This project investigates delays in the 2024 Toronto Transit Commission (TTC) system, including buses, streetcars, and subway lines. The goal is to predict future delays and analyze contributing factors through data cleaning, wrangling, visualization, and modeling.
Datathon-TTC/
├── data/
│ ├── raw/ # original data (provided by organizers and external data)
│ └── cleaned/ # cleaned data (output of data_preprocessing.Rmd)
├── data_preprocessing.Rmd # File for cleaning and preprocessing data
├── visualization.Rmd # File for more cleaning, and mapping and visualization
├── visualization.html # Knitted version of visualizations, interactive!!
├── incidence_analysis.Rmd # File for analyzing top incidence types
- Source: Esri Canada Education - TTC Stations Coordinates
- License/terms of use: Data is public and no special restrictions or limitations specified.
- Preprocessing steps: Preprocessed in ArcGIS Pro to extract XY coordinates of subway stations (specific steps documented in mapping.Rmd).

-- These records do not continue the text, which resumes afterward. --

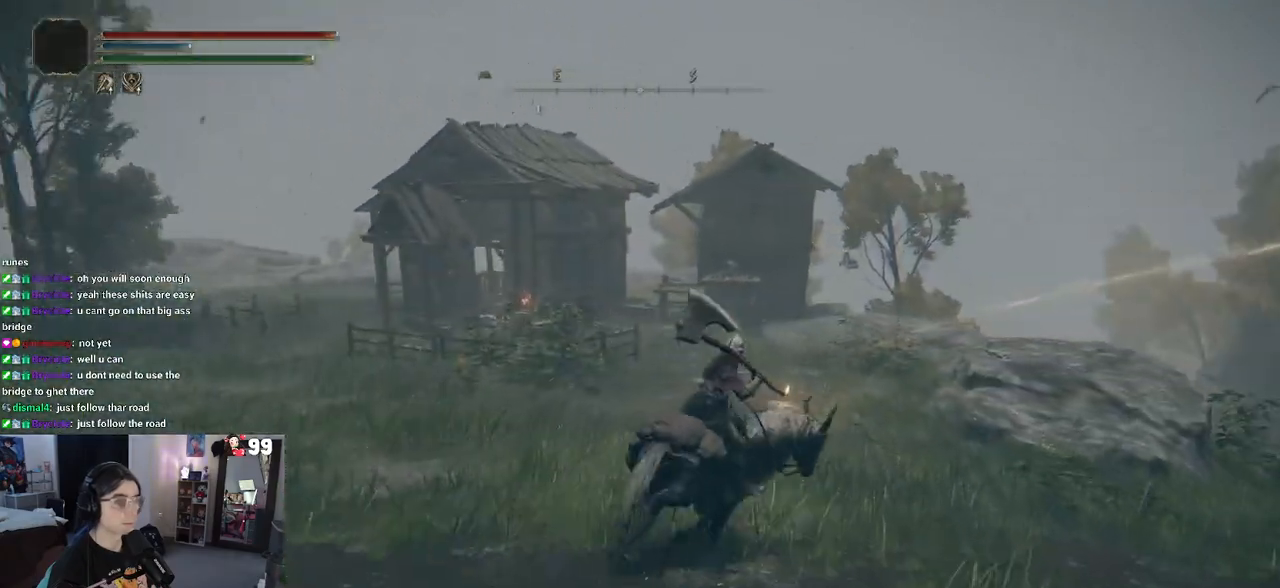
{"buttons": [], "left_stick": "up-right", "right_stick": "center", "events": []}
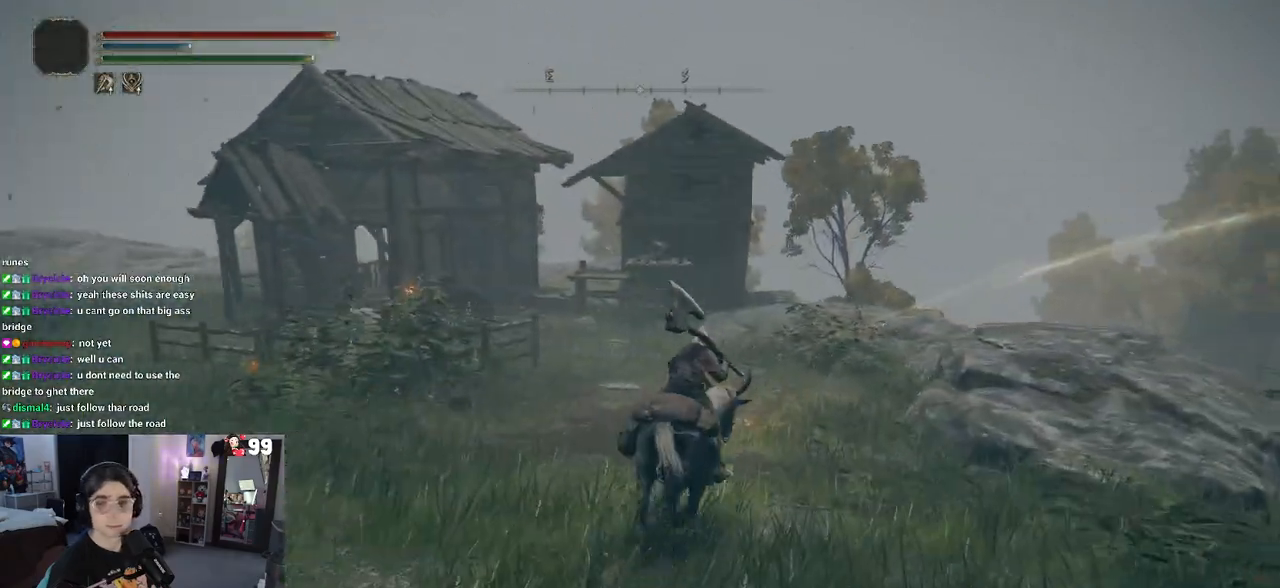
{"buttons": [], "left_stick": "up", "right_stick": "center", "events": [[417, "left_stick", "up"]]}
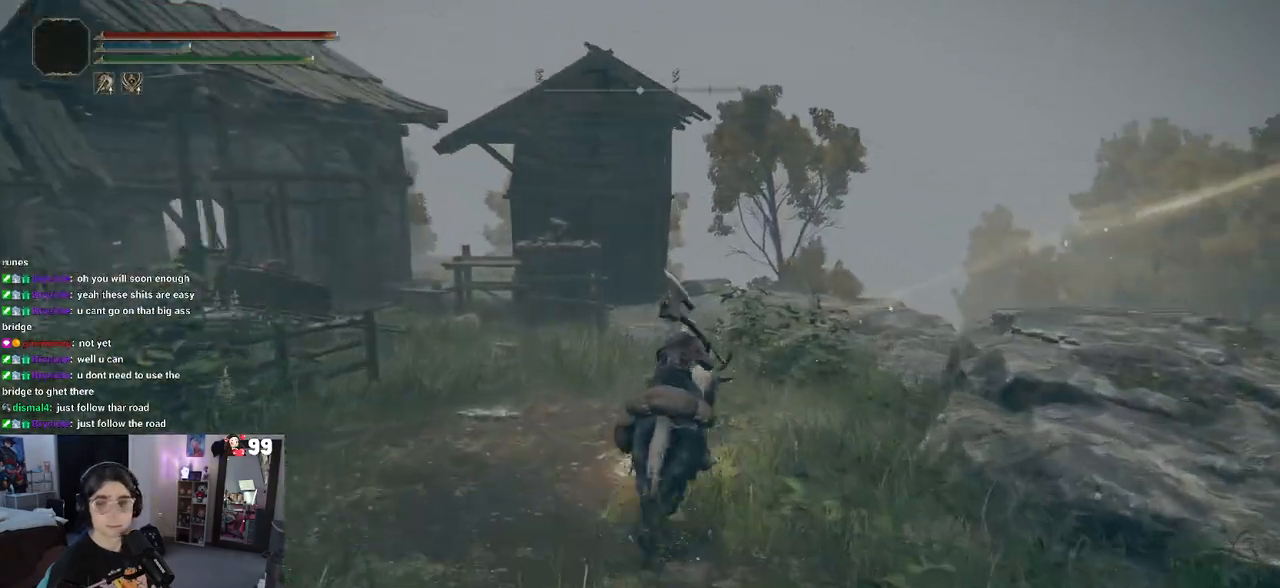
{"buttons": [], "left_stick": "up", "right_stick": "center", "events": []}
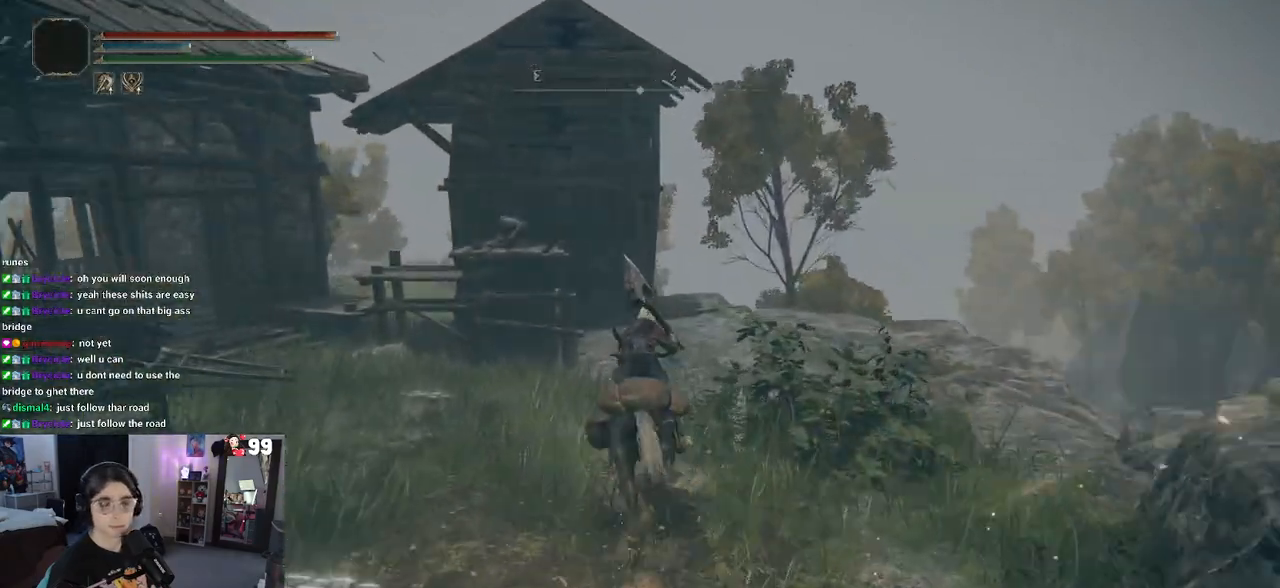
{"buttons": [], "left_stick": "up-right", "right_stick": "down-right", "events": [[33, "right_stick", "left"], [350, "left_stick", "up-right"], [367, "right_stick", "down-right"]]}
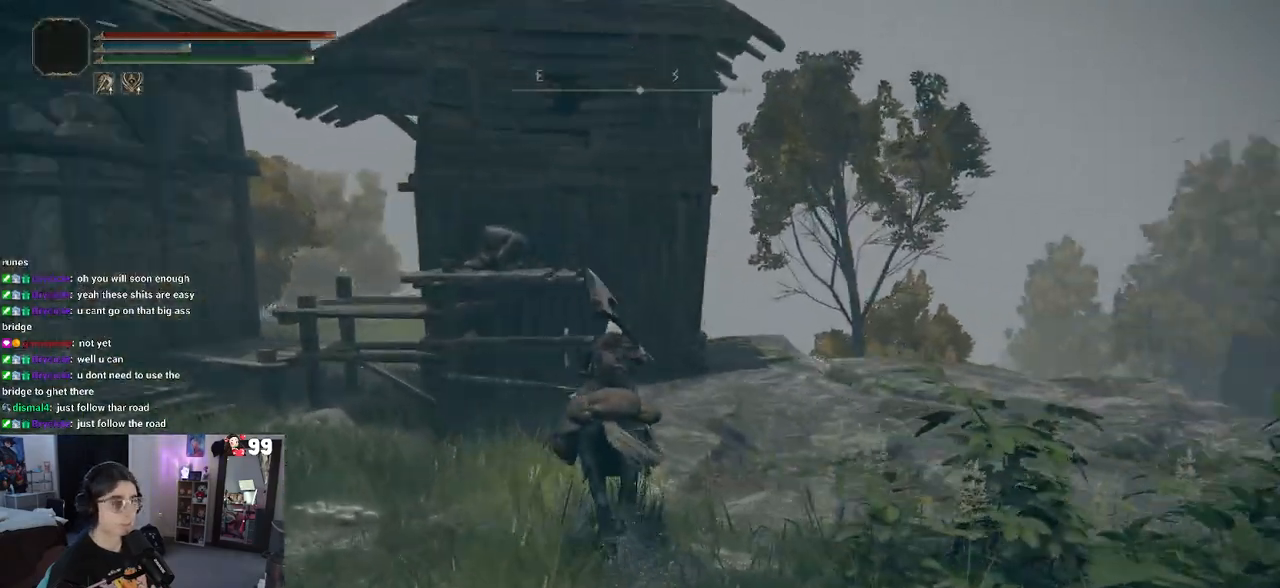
{"buttons": [], "left_stick": "up-right", "right_stick": "center", "events": [[317, "right_stick", "center"]]}
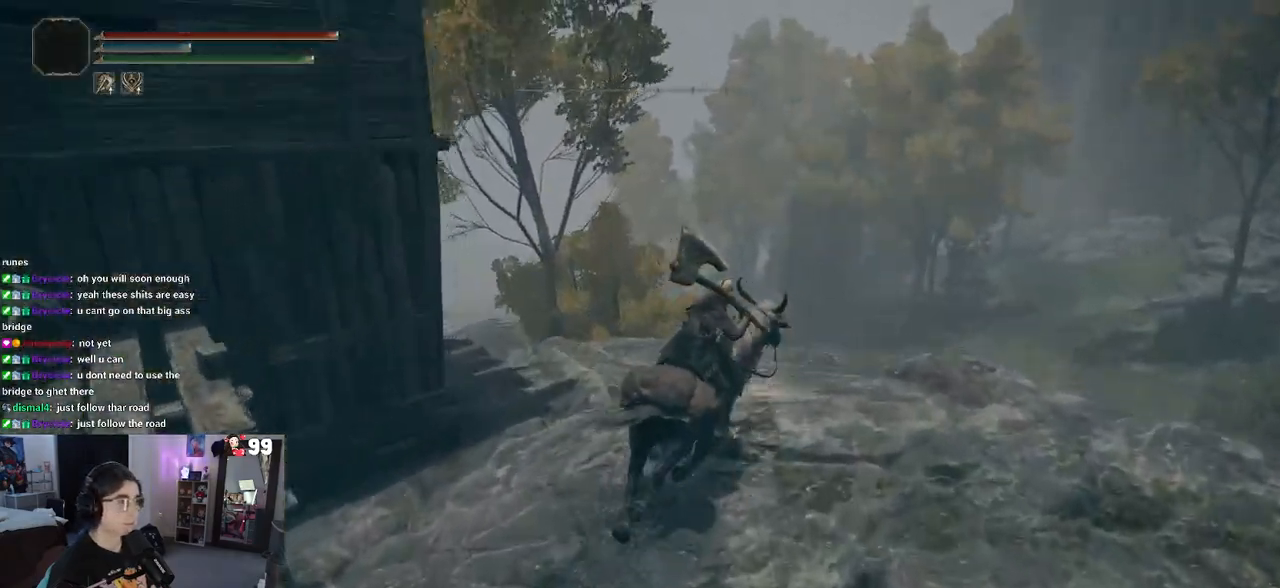
{"buttons": [], "left_stick": "up-left", "right_stick": "left", "events": [[33, "left_stick", "up"], [33, "right_stick", "left"], [200, "left_stick", "up-left"], [200, "right_stick", "center"], [333, "right_stick", "left"]]}
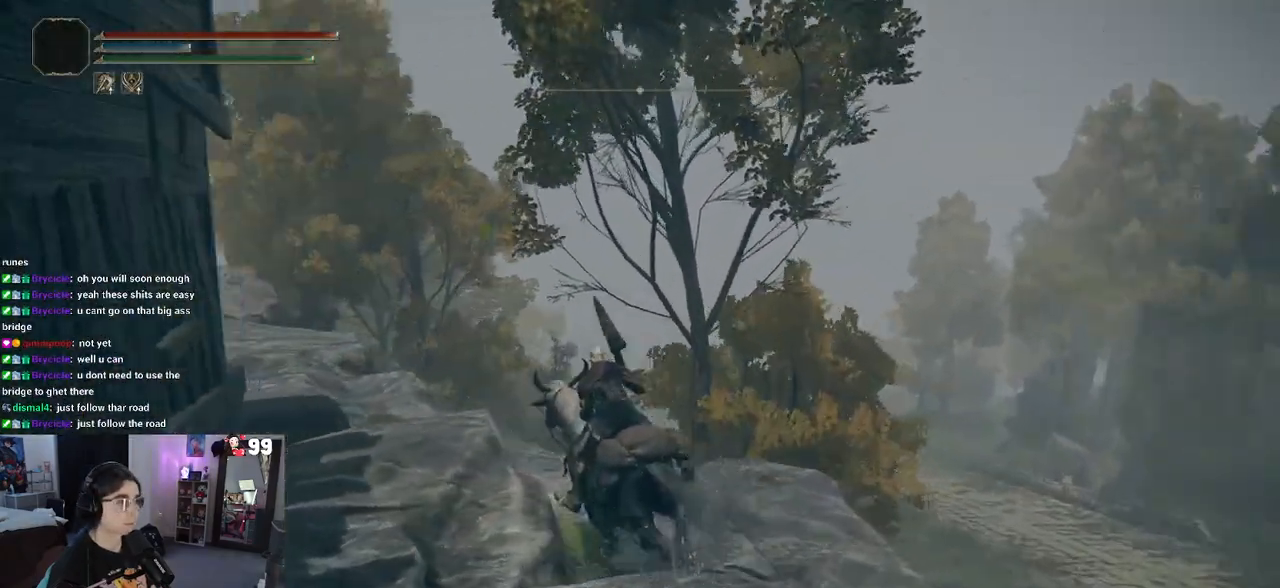
{"buttons": [], "left_stick": "up", "right_stick": "center", "events": [[217, "right_stick", "center"], [233, "left_stick", "up"]]}
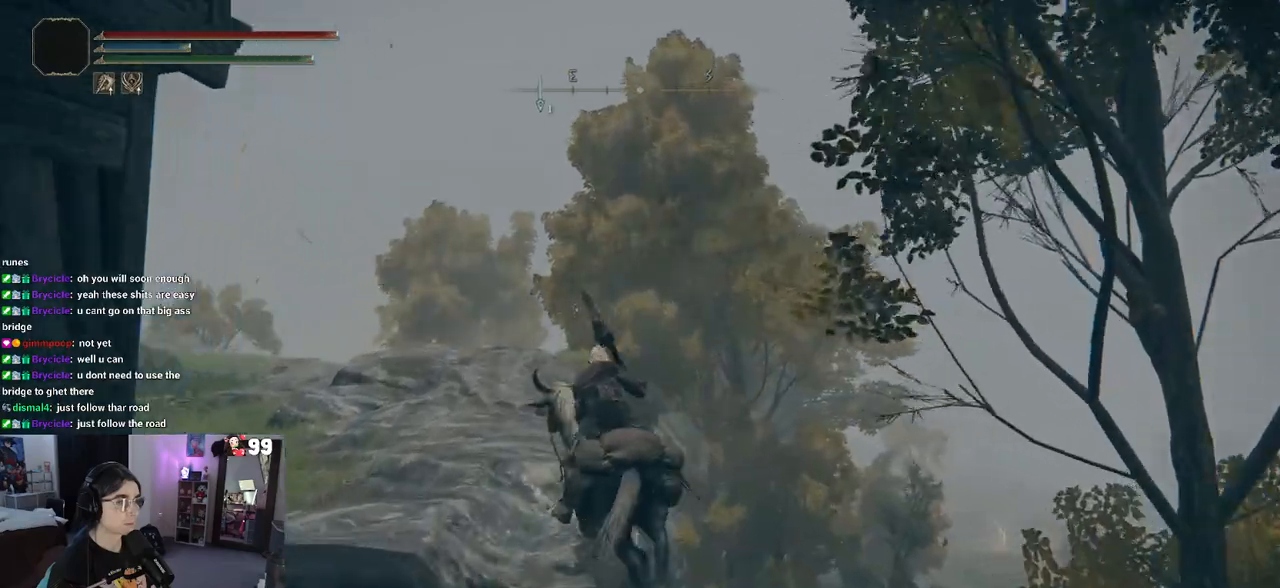
{"buttons": [], "left_stick": "up", "right_stick": "down-left", "events": [[133, "right_stick", "left"], [417, "right_stick", "down-left"]]}
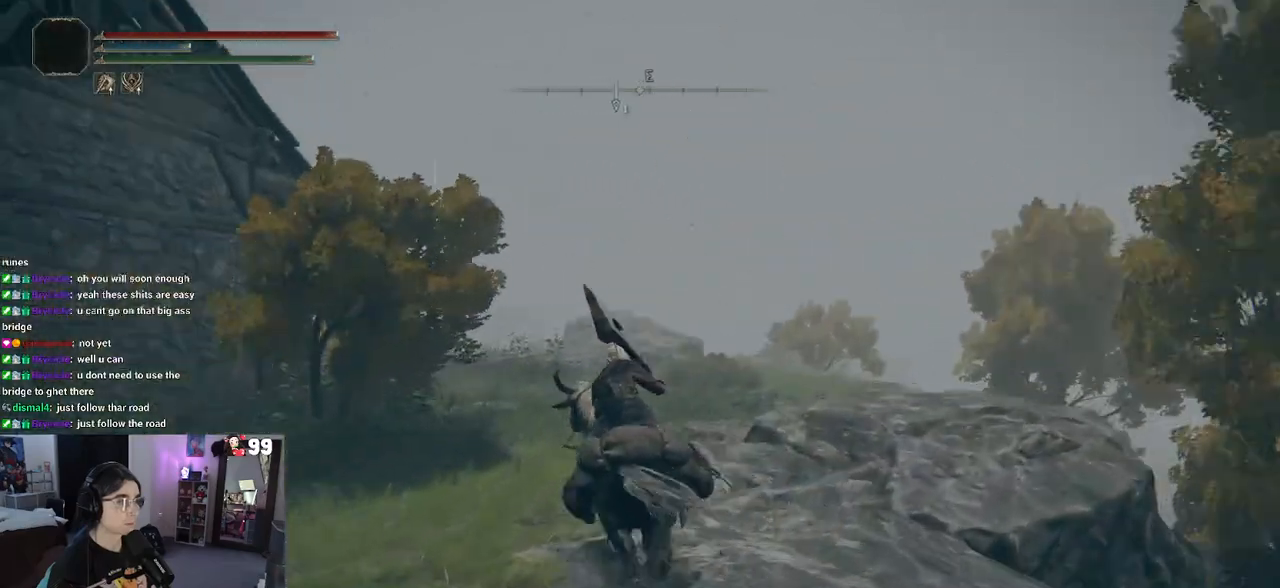
{"buttons": [], "left_stick": "center", "right_stick": "center", "events": [[100, "right_stick", "center"], [433, "left_stick", "center"]]}
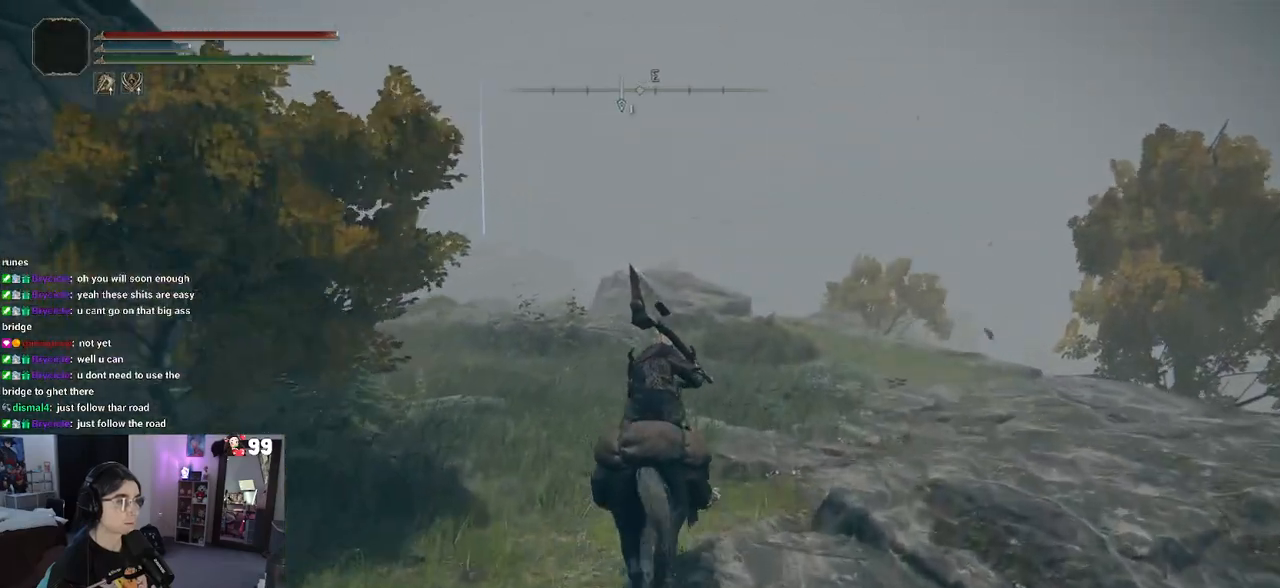
{"buttons": [], "left_stick": "center", "right_stick": "center", "events": [[117, "SELECT", "down"], [217, "SELECT", "up"]]}
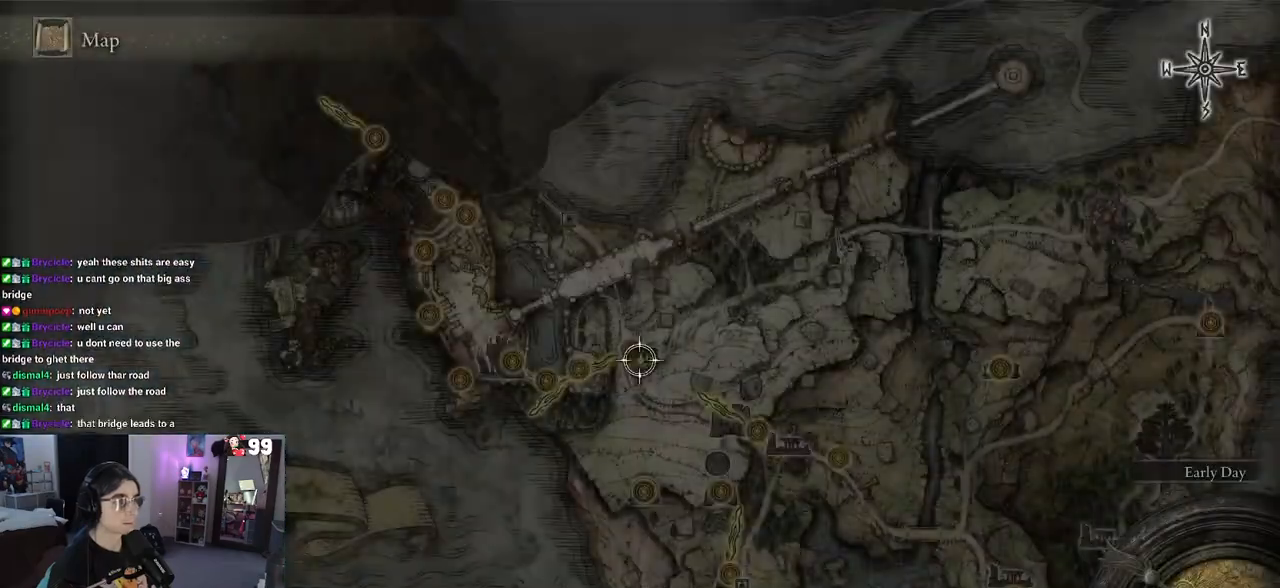
{"buttons": [], "left_stick": "center", "right_stick": "center", "events": []}
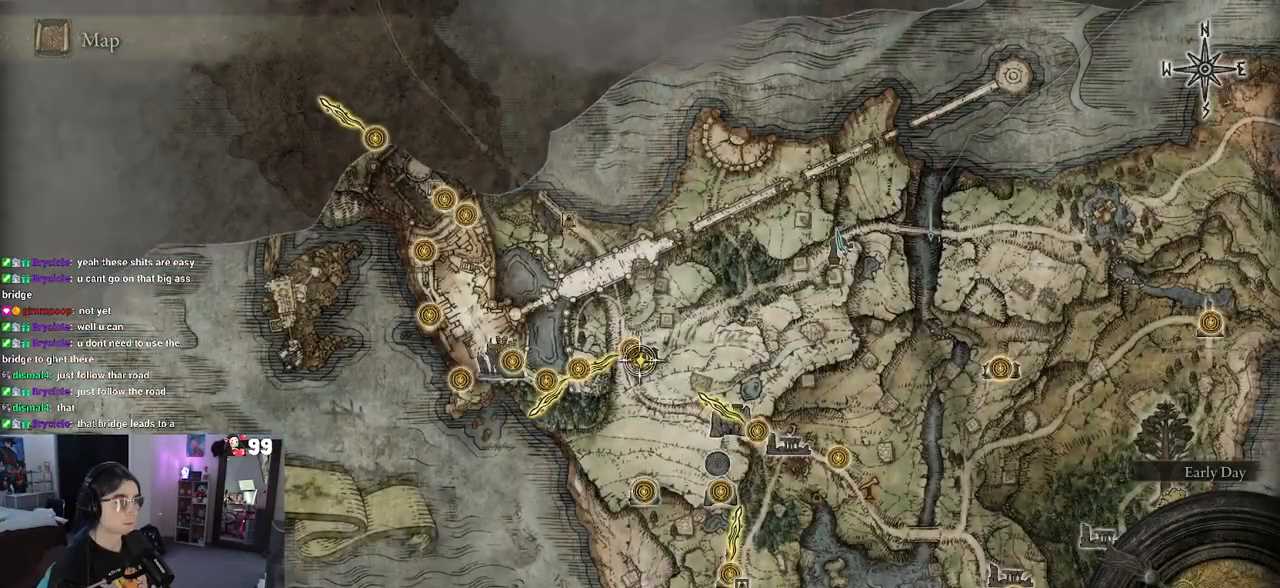
{"buttons": [], "left_stick": "center", "right_stick": "center", "events": []}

- Justification: Coordinates were needed to map the data for visualization.
- Source: TTC Subway Shapefiles - City of Toronto Open Data Portal
- License/terms of use: Data is public and under a Open Government Licence, allowing use under few conditions.
- Preprocessing steps: No preprocessing steps, used in mapping.Rmd.
- Justification: For visualization purposes, to add context to our map.
- Source: Environment and Climate Change Canada - Toronto City Daily Data Report
- License/terms of use: The data is publicly available through Environment and Climate Change Canada with no restrictions on usage for non-commercial purposes.
- Preprocessing steps: Joined data to the TTC data (used in data_cleaning.R).
- Justification: The daily climate data is helpful for understanding the environmental conditions around the TTC stations, helping to analyze potential relationships between weather patterns and transit delays.
- Rush Hour from TTC
- Holidays from City of Toronto
We used ChatGPT for code assistance and debugging.